How do they secure stamps against counterfeiting?

One thing that occurs to me is that with so many thousand possible stamps, it sounds extremely difficult to build a machine to scan a letter to verify if the stamp is legitimate or not. Not only is there a huge variety of valid stamps, but as near as I can tell, there is not a hidden digital code or some other method that would allow for straightforward and reliable verification. You’d have to scan the image in with a color scanner, and somehow correct for slightly wrinkled and distorted stamp paper, water damage from the user licking it, and so on.

The most valuable postage stamps for collectors are those that a printing error caused damage - those are valid, too!

The only thing I can think of is that there isn’t any protection against counterfeits.

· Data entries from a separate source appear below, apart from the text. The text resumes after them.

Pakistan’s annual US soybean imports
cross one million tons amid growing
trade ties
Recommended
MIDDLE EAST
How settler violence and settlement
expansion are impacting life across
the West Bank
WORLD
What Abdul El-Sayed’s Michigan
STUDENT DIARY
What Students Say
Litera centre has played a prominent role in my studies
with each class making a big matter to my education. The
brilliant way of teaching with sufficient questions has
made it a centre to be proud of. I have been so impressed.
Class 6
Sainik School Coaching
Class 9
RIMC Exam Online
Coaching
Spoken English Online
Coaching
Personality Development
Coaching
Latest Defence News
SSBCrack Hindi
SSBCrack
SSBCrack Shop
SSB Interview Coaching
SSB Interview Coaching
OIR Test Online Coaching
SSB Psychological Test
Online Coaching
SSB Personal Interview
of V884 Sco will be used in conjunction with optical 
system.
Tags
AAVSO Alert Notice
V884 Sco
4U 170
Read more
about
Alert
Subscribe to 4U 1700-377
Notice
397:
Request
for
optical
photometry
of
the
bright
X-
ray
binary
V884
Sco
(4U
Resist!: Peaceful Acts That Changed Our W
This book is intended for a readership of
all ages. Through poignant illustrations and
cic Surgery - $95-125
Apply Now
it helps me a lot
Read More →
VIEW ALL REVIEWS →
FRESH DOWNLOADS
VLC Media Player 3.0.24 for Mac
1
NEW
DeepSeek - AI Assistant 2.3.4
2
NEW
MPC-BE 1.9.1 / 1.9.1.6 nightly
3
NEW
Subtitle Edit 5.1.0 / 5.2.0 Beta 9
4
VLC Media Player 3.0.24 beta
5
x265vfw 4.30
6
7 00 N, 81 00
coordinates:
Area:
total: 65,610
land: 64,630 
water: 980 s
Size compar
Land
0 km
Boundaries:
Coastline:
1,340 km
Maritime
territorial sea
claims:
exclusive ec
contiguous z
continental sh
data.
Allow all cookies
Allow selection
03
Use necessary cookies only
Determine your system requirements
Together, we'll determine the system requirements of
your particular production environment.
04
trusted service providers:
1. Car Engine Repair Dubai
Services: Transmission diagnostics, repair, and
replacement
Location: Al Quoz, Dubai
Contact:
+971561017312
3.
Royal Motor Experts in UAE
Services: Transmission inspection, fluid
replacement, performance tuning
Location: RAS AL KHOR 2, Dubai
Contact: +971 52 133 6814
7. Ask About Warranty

Instead, the secret service must somehow hunt down the sellers of counterfeit stamps.

Maybe they somehow make the businesses who sell stamps go through some kind of process to verify they aren’t selling counterfeits. When I used to work in a grocery store, the stamp books were kept in the till as if they were cash.

In order for a criminal to make any money, they would have to sell an awful lot of counterfeit stamps, which would require a large organization with a lot of parts for law enforcement to attack.

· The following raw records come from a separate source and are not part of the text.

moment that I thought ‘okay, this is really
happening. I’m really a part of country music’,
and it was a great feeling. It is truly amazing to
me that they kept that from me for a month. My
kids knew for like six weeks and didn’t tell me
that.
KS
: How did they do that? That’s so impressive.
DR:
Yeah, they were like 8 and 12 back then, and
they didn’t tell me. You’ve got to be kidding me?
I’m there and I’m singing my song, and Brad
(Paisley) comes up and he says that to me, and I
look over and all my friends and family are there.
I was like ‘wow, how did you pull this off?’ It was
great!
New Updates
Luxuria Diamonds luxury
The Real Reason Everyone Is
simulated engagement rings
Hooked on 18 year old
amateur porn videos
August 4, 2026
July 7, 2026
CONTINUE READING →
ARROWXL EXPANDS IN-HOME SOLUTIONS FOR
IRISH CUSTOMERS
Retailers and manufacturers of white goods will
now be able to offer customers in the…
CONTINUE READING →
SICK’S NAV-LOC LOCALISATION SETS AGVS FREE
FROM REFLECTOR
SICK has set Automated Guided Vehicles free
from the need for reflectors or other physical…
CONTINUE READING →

One technique is fluorescence. The “white” on the stamp actually glows under UV, so they can identify real stamps from fake unless someone’s been really clever. Then, just identify the overweight mail and pass through the others.

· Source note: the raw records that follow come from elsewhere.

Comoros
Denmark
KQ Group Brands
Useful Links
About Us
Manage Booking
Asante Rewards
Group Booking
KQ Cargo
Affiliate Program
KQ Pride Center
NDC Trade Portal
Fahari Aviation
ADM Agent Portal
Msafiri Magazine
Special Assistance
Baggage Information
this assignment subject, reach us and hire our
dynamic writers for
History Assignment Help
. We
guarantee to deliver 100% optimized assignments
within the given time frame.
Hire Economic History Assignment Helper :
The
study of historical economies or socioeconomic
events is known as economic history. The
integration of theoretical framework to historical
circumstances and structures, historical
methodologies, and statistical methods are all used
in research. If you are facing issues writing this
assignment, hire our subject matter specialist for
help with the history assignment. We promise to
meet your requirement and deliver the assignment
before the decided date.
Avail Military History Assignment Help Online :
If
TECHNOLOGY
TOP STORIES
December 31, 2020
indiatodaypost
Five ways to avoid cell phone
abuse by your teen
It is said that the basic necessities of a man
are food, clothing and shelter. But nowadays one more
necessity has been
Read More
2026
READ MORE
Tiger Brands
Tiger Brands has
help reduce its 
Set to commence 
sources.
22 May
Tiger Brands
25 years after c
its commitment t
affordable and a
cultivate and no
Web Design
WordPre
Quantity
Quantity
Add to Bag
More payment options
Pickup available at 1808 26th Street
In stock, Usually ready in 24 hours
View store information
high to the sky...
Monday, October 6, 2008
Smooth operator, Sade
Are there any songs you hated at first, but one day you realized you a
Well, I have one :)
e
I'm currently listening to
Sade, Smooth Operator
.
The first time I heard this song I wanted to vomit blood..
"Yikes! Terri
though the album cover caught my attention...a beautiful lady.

I have heard many stories in the 40 years since Canada Post began automating, that fake stamps made it through quite often.

Australia Post says:

They don’t explicitly say so, but presumably that helps weed out forgeries.

Nowadays I suspect the answer is that they don’t really do much to stop it, for the same reason nobody checks for counterfeit coins. They’d be much more interested in large scale fraud, which would not involve stamps.

I wouldn’t think counterfeiting is a particular problem with stamps. You counterfeit money to buy products, and to get genuine money in the change. When you counterfeit stamps, you don’t get anything other than free postage.

I’ve seen Christmas seals and trading stamps make it through unchallenged.

Rare to be sure. Reality Chuck has it right. Not worth the trouble.

I sort of recall in the news years ago people washing/removing the canceled mark off of stamps for reuse.

the time value it would take me to do that is more than the cost of a new stamp, I just can’t see that it would be cost effective in very many situations.

How about “re-using” stamps that were not cancelled when originally used? I can imagine that would be considered unethical, but would that be illegal?

I believe it is illegal.

Actually there have been quite a lot of forgeries of British stamps discovered, with the quality varying from pretty terrible to extremely good.

Because stamps are widely sold in supermarkets, newsagents etc, the forgers can sell books of fake stamps in bulk to such retailers. The retailers pay less for the fakes than they would for the real stamps*, so everyone makes money out of the deal. Until they get caught…

  • The retailers might not know that the stamps are fake - they might be spun some story about returned or surplus stock going cheap.

Edit: see for example this blog post.

What about the ones we can get now that are printed by the self service kiosk at the post office?

https://www.usps.com/shop/use-self-service-kiosks.htm

They are a black on white sticky label with a QR code and a pink stripe on one side. They look more like metered postage.

That kind is obviously secure. The QR code contains a transaction ID or some other unique number that can only be used once.

Assuming a semi-competent implementation, this method is secure.

I think the post ofice used to rely on the delivery mailman as the final stop-gap against this sort of counterfeit. They would keep an eye out for anything suspicious.
Also- consider that postage meters pre-date powerful computers by several decades, yet they appear to have no serious detection measures built in. The meter number may be visible, but it was not easily machine-readable, and the design was simple enough I imagine a decent print shop could fake it… but it brings us back to the problem of “why?” There’s not a lot of money in faking stamps, unless you sell them retail - then the more you sell the greater the risk of being caught.

at the beginning of postage stamps in the 1840s the designers went to considerable trouble to make the forger’s life as difficult as possible.
Nowadays one would wonder why anybody would go to the trouble.